Ttès intéressant tableau de la fin du XIXe siècle représentant une petite troupe de saltimbanques avançant silencieusement sous la neige, le long du quai de la Mégisserie, face à l’Île de la Cité à Paris
A l’arrière-plan on distingue la Sainte-Chapelle, la Conciergerie et, plus à gauche, les tours de Notre-Dame.
Sous le Second Empire la transformation de Paris voulue par Haussman a chassé des Grands Boulevards les saltimbanques qui s'y produisaient et la foule des parisiens à la recherche de plaisirs et de distractions bon marché. Le Boulevard du Crime (ancien boulevard du Temple), haut lieu du théâtre populaire dont il subsite aujourd'hui encore quelques théâtres et restaurants, s'est peu à peu vidé de ses troupes foraines et de sa faune interlope. Le film les Enfants du Paradis de Marcel Carné donne une image certainement très juste de ce que devait être la vie vers 1830 sur ce boulevard.
Privés de leur public et de leur quartier traditionnel, ces artistes se retrouvèrent contraints de s’éparpiller dans Paris, gagnant les quais et les places, cherchant de nouveaux espaces pour se produire.
Cette toile, peinte en 1861 témoigne de cette situation et montre une troupe comme errante, allant « de nulle part vers nulle part », privée de son lieu de représentation quotidien.

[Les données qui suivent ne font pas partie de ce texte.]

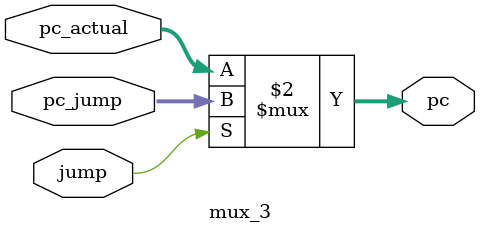
<source format=v>
`timescale 1ns / 1ps
module mux_3(
    input [7:0] pc_actual,
    input [7:0] pc_jump,
    input jump,
    output [7:0] pc
    );
	 
	 assign pc = (jump==1)?pc_jump:pc_actual;


endmodule

</source>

On y voit de gauche à droite:
Le chef de la troupe, en costume à carreaux typique de l’univers du cirque ou du théâtre de rue. Il porte une échelle, indispensable pour les numéros d’équilibre et une grosse caisse pour attirer les badauds et rythmer le spectacle. Il est suivi d'un’enfant costumé, coiffé d’une couronne de papier. Il évoque les petits rôles burlesques ou acrobatiques. Derriere eux une jeune femme est vêtue de vêtements peu adaptés à la saison. Sur la tête une table supporte un baluchon et un instrument de musique. Une jeune fille s’accroche à elle, la tête tournée vers un jeune homme, sans doute son frère. Il porte une chaise avec laquelle il doit faire des numéros d’équilibre et tient une paire de fleurets. Un chien dressé accompagne le cortège qui marche tristement sous la neige.
Loin de montrer ces artistes en représentation, le peintre choisit de les montrer un soir de tristesse, après une journée de représentations fatigantes et qu'on devine peu lucrétives.
La lumière du bec de gaz éclaire discrètement la scène, accentuant le contraste entre la gaieté supposée des saltimbanques et la dureté de leur vie errante.
Ce tableau témoigne aussi d’un contexte historique précis : la disparition progressive des troupes ambulantes du centre de Paris à la suite de la transformation urbaine voulue par le second empire et qui bouleversa profondément le paysage et la vie populaire parisienne dans les années 1860-1870.
Le tableau est signé en bas à gauche S. Detouche. Sans doute Simon Detouche, peintre de la ville, référencé au 19ème siècle.